The lac operon repressor works by preventing transcription of the B Gal gene. The trp operon repressor works by attenuating mRNA at different sites based on repressor presence or absence.

Lactose  ----------------------------------->  Glucose + Galactose

                ß-galactosidase

Several proteins involved in lactose metabolism in the E. coli cell. They are:

ß-galactosidase - converts lactose into glucose and galactose
ß-galactoside permease - transports lactose into the cell
ß-galactoside transacetylase - function unknown

All of the genes involved in controlling this pathway are located next to each other on the E. coli chromosome. Together they form an operon. The following is the genetic structure of the operon.
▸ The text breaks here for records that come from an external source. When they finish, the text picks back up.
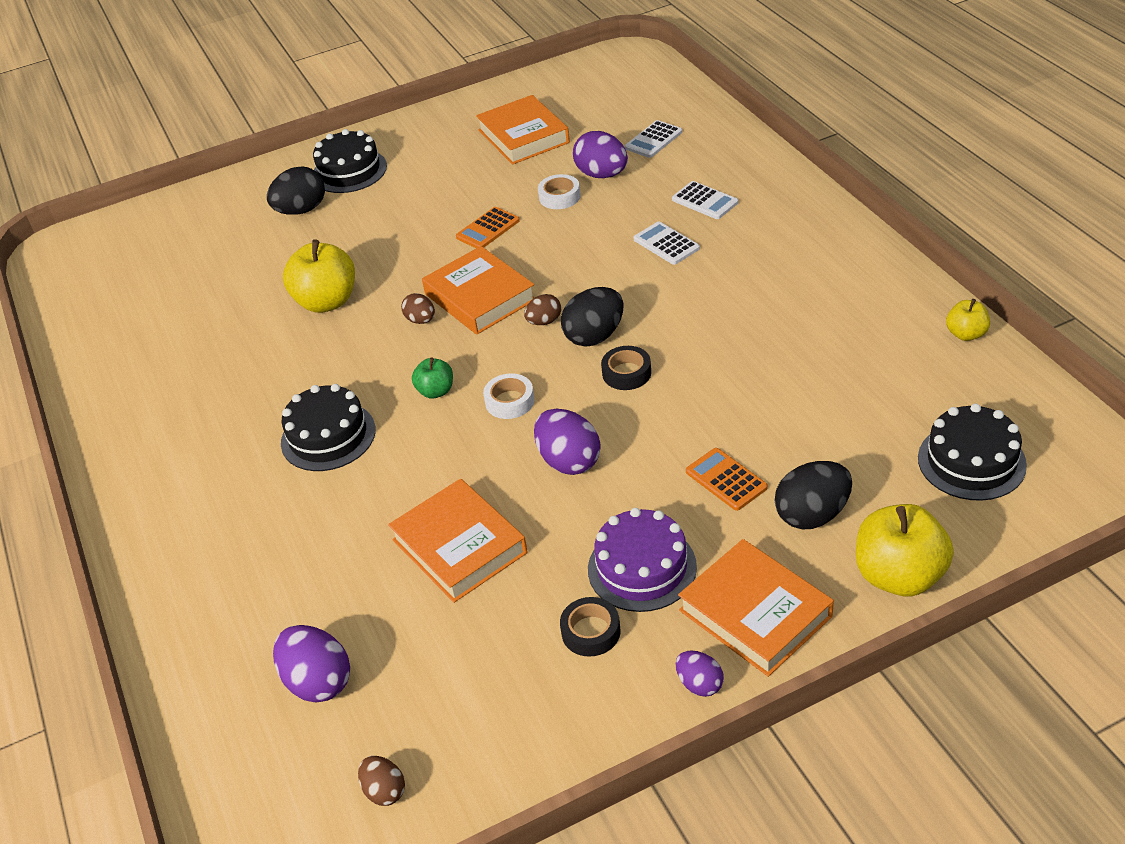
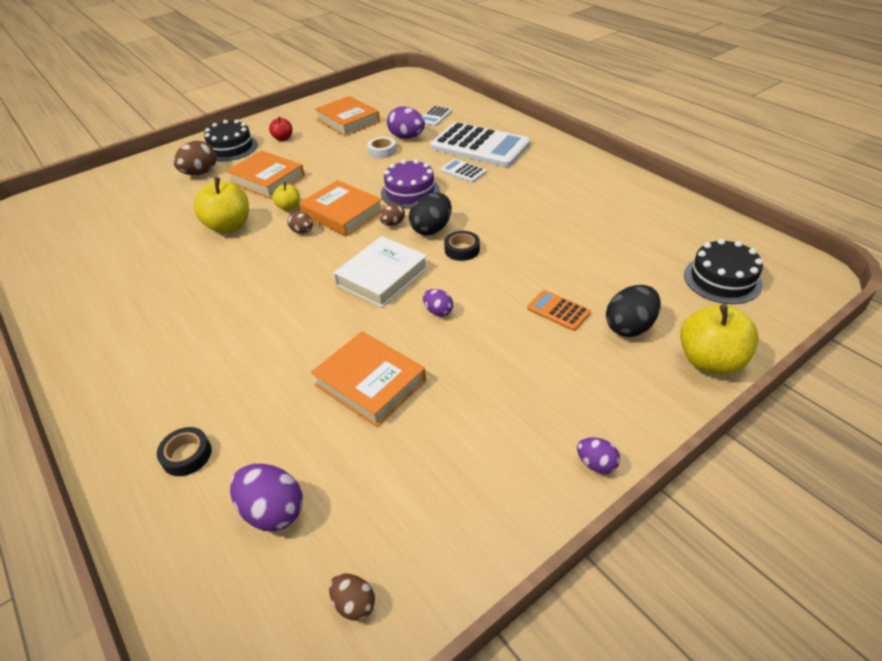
camera: 15 degrees left, 0 degrees up
black egg [267,166,325,215] -> brown egg [174,141,216,175]
black cake [281,384,376,471] -> none
green apple [412,357,453,398] -> none
orange calculator [456,207,520,248] -> none
white tape [483,373,535,419] -> white book [333,236,428,308]
purple egg [534,409,601,475] -> purple egg [423,289,453,316], size x0.58
black tape [560,597,621,657] -> black tape moved to [157,427,212,476]
purple cake [588,508,697,612] -> purple cake moved to [381,159,440,209]
white calculator [672,181,738,219] -> white calculator [430,122,531,167], size x2.26
orange book [678,539,834,677] -> orange book moved to [226,150,305,199]
yellow apple [946,299,990,341] -> yellow apple moved to [273,182,300,211]
none -> red apple [269,116,292,141]

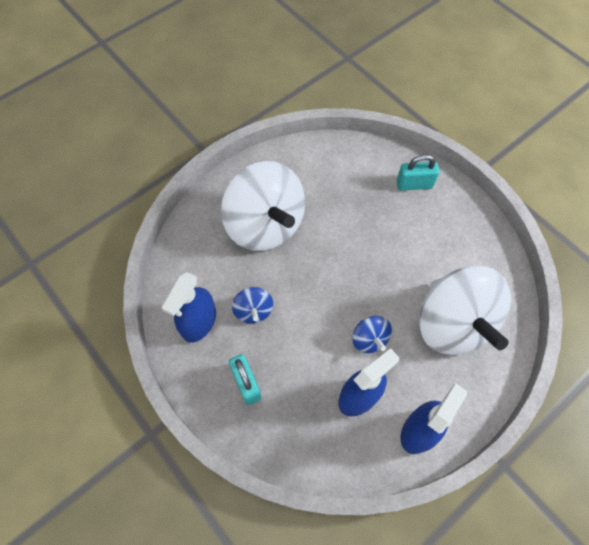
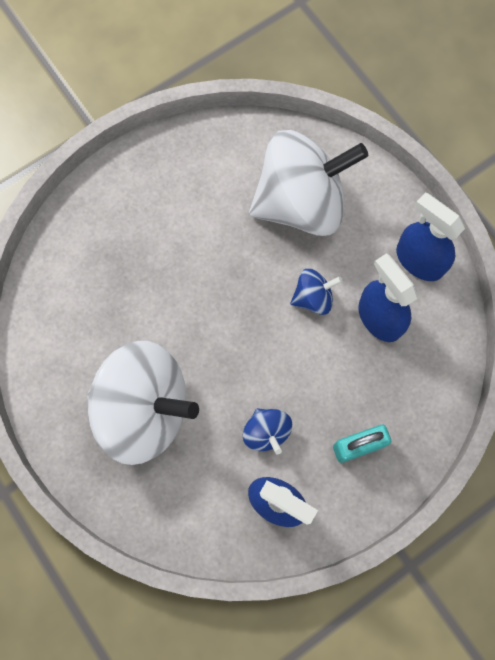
camera: 85 degrees left, 10 degrees up
white spinning top [221,161,305,251] -> white spinning top turned 45 degrees clockwise [87,341,199,465]
blue spinning top [232,287,273,324] -> blue spinning top turned 75 degrees clockwise [243,408,292,454]
turquoise padlock [397,154,439,191] -> none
Lactose is not the preferred carbohydrate source for E. coli. If lactose and glucose are present, the cell will use all of the glucose before the lac operon is turned on. This type of control is termed catabolite repression. To prevent lactose metabolism, a second level of control of gene expression exists. The promoter of the lac operon has two binding sites. One site is the location where RNA polymerase binds. The second location is the binding site for a complex between the catabolite activator protein (CAP) and cyclic AMP (cAMP). The binding of the CAP-cAMP complex to the promoter site is required for transcription of the lac operon. The presence of this complex is closely associated with the presence of glucose in the cell. As the concentration of glucose increases the amount of cAMP decreases. As the cAMP decreases, the amount of complex decreases. This decrease in the complex inactivates the promoter, and the lac operon is turned off. Because the CAP-cAMP complex is needed for transcription, the complex exerts a positive control over the expression of the lac operon.

For the trp operon

My advanced genetics class worked together to answer your question.
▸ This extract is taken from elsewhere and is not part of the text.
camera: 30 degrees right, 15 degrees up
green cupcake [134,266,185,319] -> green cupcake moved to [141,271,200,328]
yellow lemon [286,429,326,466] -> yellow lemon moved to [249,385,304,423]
Lac is catabolic and trp is anabolic. A catabolic reaction breaks down its substrate, and an
anabolic reaction builds a product. Both operons have a general structure of a regulatory gene, the
promoter, an operator, and then the genes. They both use repressor proteins that bind to the operator,
and RNA polymerase which binds to the promoter. The Lac operon has 3 operators, and the trp operon
has 5 operators. The lac repressor binds allolactose, and the trp repressor binds tryptophan. Allolactose
induces transcription and removes the repressor from the operon, and tryptophan is a corepressor that
binds to the repressor to inhibit transcription. cAMP induces transcription in the lac operon by binding
to the CAP protein (which binds to the CAP site). The CAP protein activates transcription. The trp
operon has a leader sequence which is used for attenuation. The leader sequence measures how much
trp is available because it contains two trp codons.